Step 1: Calculate the required sum for missing rolls

First, we need to find what the missing rolls must sum to:

• Total number of rolls: n + m = 4 + 3 = 7
• Total sum needed: total_sum = 7 × 3 = 21
• Sum of known rolls: sum([1, 5, 6]) = 12
• Required sum for missing rolls: s = 21 - 12 = 9

So our 4 missing dice must sum to exactly 9.

Step 2: Check if a valid solution exists

Can we create 4 dice rolls that sum to 9?

• Minimum possible sum: 4 × 1 = 4 (all dice show 1)
• Maximum possible sum: 4 × 6 = 24 (all dice show 6)
• Our required sum s = 9 falls within the range [4, 24] ✓

Since 4 ≤ 9 ≤ 24, a valid solution exists!

Step 3: Construct the missing rolls

Now we distribute the sum of 9 across 4 dice:

• Base value for each die: 9 // 4 = 2
• Start with: [2, 2, 2, 2] (sum = 8)
• Remainder to distribute: 9 % 4 = 1
• Add 1 to the first die: [3, 2, 2, 2] (sum = 9) ✓

Verification:

• All 7 rolls: [1, 5, 6, 3, 2, 2, 2]
• Total sum: 1 + 5 + 6 + 3 + 2 + 2 + 2 = 21
• Average: 21 / 7 = 3 ✓
• All dice values are between 1 and 6 ✓

The answer [3, 2, 2, 2] satisfies all requirements!

Solution Implementation

Time and Space Complexity

Time Complexity: O(n + m)

The time complexity consists of:

• O(m) for calculating sum(rolls) where m is the length of the given rolls array
• O(n) for creating the initial answer array with [s // n] * n
• O(s % n) for the loop that distributes the remainder, where s % n < n, so this is O(n) in the worst case

Therefore, the overall time complexity is O(m) + O(n) + O(n) = O(n + m).

Space Complexity: O(1) (excluding the output array)

The algorithm uses only a constant amount of extra space:

• Variables m, s, and loop variable i each require O(1) space
• The answer array ans of size n is required for the output and is not counted in the space complexity analysis

If we were to include the output array, the space complexity would be O(n).

Learn more about how to find time and space complexity quickly.

Common Pitfalls

1. Integer Overflow in Sum Calculation

When calculating (n + m) * mean, this multiplication can cause integer overflow for large values.
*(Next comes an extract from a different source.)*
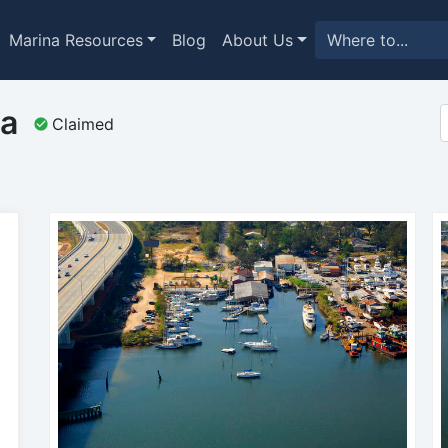
Marina Resources
Blog
About Us
na
Claimed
In some languages like C++ or Java, this would result in incorrect calculations.

Problem Example:

# If n + m = 100000 and mean = 60000
# (n + m) * mean = 6,000,000,000 (exceeds 32-bit integer limit)

Solution:

• Use 64-bit integers or long data types in languages prone to overflow
• In Python, this isn't an issue due to arbitrary precision integers
• Alternative calculation order: n * mean + m * mean to reduce intermediate values

2. Incorrect Remainder Distribution

A common mistake is trying to distribute the remainder incorrectly, potentially creating invalid die values.

Problem Example:

# Wrong approach:
result = [s // n] * n
result[0] += s % n  # Adding all remainder to one die - might exceed 6!

# If s = 14, n = 3: base = 4, remainder = 2
# Wrong result: [6, 4, 4] ✓ (happens to work)
# But if s = 17, n = 3: base = 5, remainder = 2  
# Wrong result: [7, 5, 5] ✗ (7 is invalid!)

Solution: Distribute remainder by adding 1 to multiple dice:

for i in range(s % n):
    result[i] += 1  # Add 1 to each of the first (s % n) dice

3. Forgetting Edge Case Validation

Not checking if the base value itself is valid (between 1 and 6).

Problem Example:

# If s = 21, n = 3: base = 7 (invalid even before remainder distribution)
# If s = 2, n = 3: base = 0 (invalid, dice can't show 0)

Solution: The validation if s > n * 6 or s < n: handles this implicitly:

• If base value would be > 6, then s > n * 6
• If base value would be < 1, then s < n

4. Off-by-One Error in Validation

Using incorrect inequality operators in the validation check.

Problem Example:

# Wrong validation:
if s >= n * 6 or s <= n:  # Using >= and <= instead of > and <
    return []

# This would incorrectly reject valid cases:
# s = 6, n = 1 (all 6s) would be rejected
# s = 3, n = 3 (all 1s) would be rejected

Solution: Use strict inequalities for the impossible cases:

if s > n * 6 or s < n:  # Correct validation
    return []

5. Not Handling Zero or Negative Missing Sum

Failing to handle cases where the known rolls already exceed or meet the required average.

Problem Example:

# rolls = [6, 6, 6], mean = 3, n = 2
# missing_sum = 5 * 3 - 18 = -3 (negative!)

Solution: The validation if s < n: catches this since negative numbers are less than any positive n.